Alexandre Milagres dá ainda uma explicação mais filosófica para a permanência do profissional de saúde no vício, assim como para as pessoas em geral. Refletir sobre a possibilidade de ficar doente e até morrer por causa do cigarro significa aceitar a própria vulnerabilidade, missão difícil de ser cumprida. Ela se realiza quando a doença já é uma ameaça concreta. Nesse caso, aceita-se abandonar um prazer, pois é em nome da vida, explica o médico.

 

Para o psiquiatra Ronaldo Laranjeira, chefe do Uniad (Unidade de Pesquisa em Álcool e Droga, da Escola Paulista de Medicina), "o fumante se lembra justamente daqueles que não morreram cedo por causa do cigarro". De qualquer maneira, "há uma tendência de que eles fumem menos do que os não-médicos; o que eles aprendem na faculdade influi bastante no caminho de largar o vício", diz Montezuma Pimenta Ferreira, psiquiatra responsável pelo Ambulatório de Tabagismo do Hospital das Clínicas.
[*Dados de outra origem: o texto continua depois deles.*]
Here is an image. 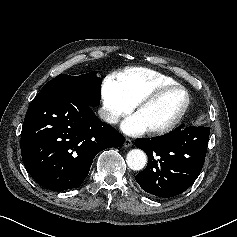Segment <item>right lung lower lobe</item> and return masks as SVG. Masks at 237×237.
<instances>
[{
    "label": "right lung lower lobe",
    "mask_w": 237,
    "mask_h": 237,
    "mask_svg": "<svg viewBox=\"0 0 237 237\" xmlns=\"http://www.w3.org/2000/svg\"><path fill=\"white\" fill-rule=\"evenodd\" d=\"M124 141L75 95L40 91L24 119L22 160L39 185L63 191L82 184L100 151L120 147Z\"/></svg>",
    "instance_id": "right-lung-lower-lobe-1"
}]
</instances>
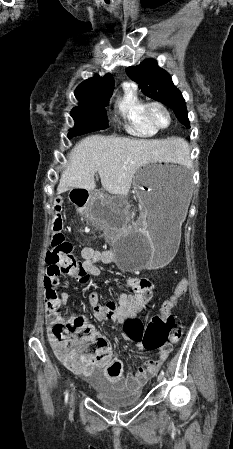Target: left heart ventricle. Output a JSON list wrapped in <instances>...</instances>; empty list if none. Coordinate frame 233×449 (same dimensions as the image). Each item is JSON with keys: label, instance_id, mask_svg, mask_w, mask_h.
<instances>
[{"label": "left heart ventricle", "instance_id": "obj_1", "mask_svg": "<svg viewBox=\"0 0 233 449\" xmlns=\"http://www.w3.org/2000/svg\"><path fill=\"white\" fill-rule=\"evenodd\" d=\"M151 114H152L153 120L158 125H160V126L166 125V123L168 121V118H167L166 113L162 109H160L158 107H155V108L152 109Z\"/></svg>", "mask_w": 233, "mask_h": 449}]
</instances>
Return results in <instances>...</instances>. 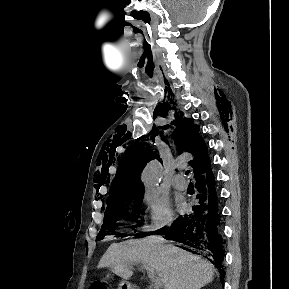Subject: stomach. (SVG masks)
<instances>
[{
	"label": "stomach",
	"mask_w": 289,
	"mask_h": 289,
	"mask_svg": "<svg viewBox=\"0 0 289 289\" xmlns=\"http://www.w3.org/2000/svg\"><path fill=\"white\" fill-rule=\"evenodd\" d=\"M119 289H133V288L131 287V285L127 281H123L120 284V288Z\"/></svg>",
	"instance_id": "0dacf381"
}]
</instances>
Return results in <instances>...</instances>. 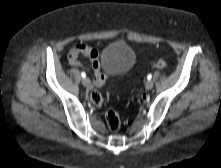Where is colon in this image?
<instances>
[{"mask_svg":"<svg viewBox=\"0 0 221 168\" xmlns=\"http://www.w3.org/2000/svg\"><path fill=\"white\" fill-rule=\"evenodd\" d=\"M167 63L160 59L156 61L153 66L157 69L165 68ZM90 101L94 106L100 107L103 105V97L101 93L94 91L90 94ZM106 124L111 131H117L121 126V120L119 114L112 110L108 109L105 113Z\"/></svg>","mask_w":221,"mask_h":168,"instance_id":"obj_1","label":"colon"}]
</instances>
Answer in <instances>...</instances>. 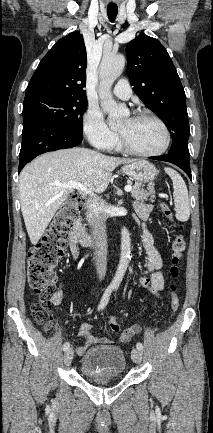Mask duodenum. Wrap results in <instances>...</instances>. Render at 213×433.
<instances>
[{"label":"duodenum","mask_w":213,"mask_h":433,"mask_svg":"<svg viewBox=\"0 0 213 433\" xmlns=\"http://www.w3.org/2000/svg\"><path fill=\"white\" fill-rule=\"evenodd\" d=\"M73 233L75 234L78 243L83 247L93 246L101 242L98 237L90 235L85 231L78 218L74 221Z\"/></svg>","instance_id":"410a0bca"}]
</instances>
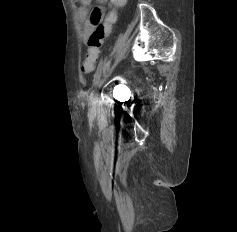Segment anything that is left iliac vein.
<instances>
[{"mask_svg":"<svg viewBox=\"0 0 237 232\" xmlns=\"http://www.w3.org/2000/svg\"><path fill=\"white\" fill-rule=\"evenodd\" d=\"M105 81V77H100L95 83V89L93 90V92L91 93L90 97H89V109L91 112L96 111L97 108V102H98V95H97V90L99 88H101V86L103 85Z\"/></svg>","mask_w":237,"mask_h":232,"instance_id":"left-iliac-vein-1","label":"left iliac vein"}]
</instances>
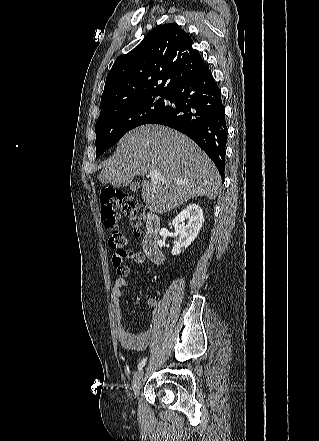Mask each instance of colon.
I'll return each instance as SVG.
<instances>
[{
	"label": "colon",
	"instance_id": "5ec220e1",
	"mask_svg": "<svg viewBox=\"0 0 319 441\" xmlns=\"http://www.w3.org/2000/svg\"><path fill=\"white\" fill-rule=\"evenodd\" d=\"M100 202L103 225L110 230L108 244L113 250L112 261L113 264L119 265L127 255V238L117 225V210L129 218L131 225L138 232L144 219L143 209L136 199L115 189L102 192Z\"/></svg>",
	"mask_w": 319,
	"mask_h": 441
}]
</instances>
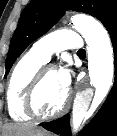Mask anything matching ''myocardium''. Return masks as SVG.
Here are the masks:
<instances>
[{
  "mask_svg": "<svg viewBox=\"0 0 117 136\" xmlns=\"http://www.w3.org/2000/svg\"><path fill=\"white\" fill-rule=\"evenodd\" d=\"M51 70H55V67L52 65L42 66L35 74L25 93L24 109L26 113L30 115V117H33L37 120H50L56 118L64 113L71 103V93L68 91L63 104L58 110L50 114H42L39 112L36 101L37 93L47 73Z\"/></svg>",
  "mask_w": 117,
  "mask_h": 136,
  "instance_id": "myocardium-1",
  "label": "myocardium"
}]
</instances>
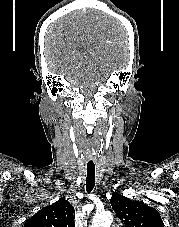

Poder da informação Ou seja, apesar de não ser decisiva, a informação influencia na decisão de largar o cigarro. Mas o processo pode levar tempo, e com os médicos não é diferente. Apenas um em cada três fumantes consegue parar de fumar antes dos 60 anos de idade. E só 3% conseguem a façanha sem ajuda psicológica, de terapias alternativas, como ioga e acupuntura, ou de remédios.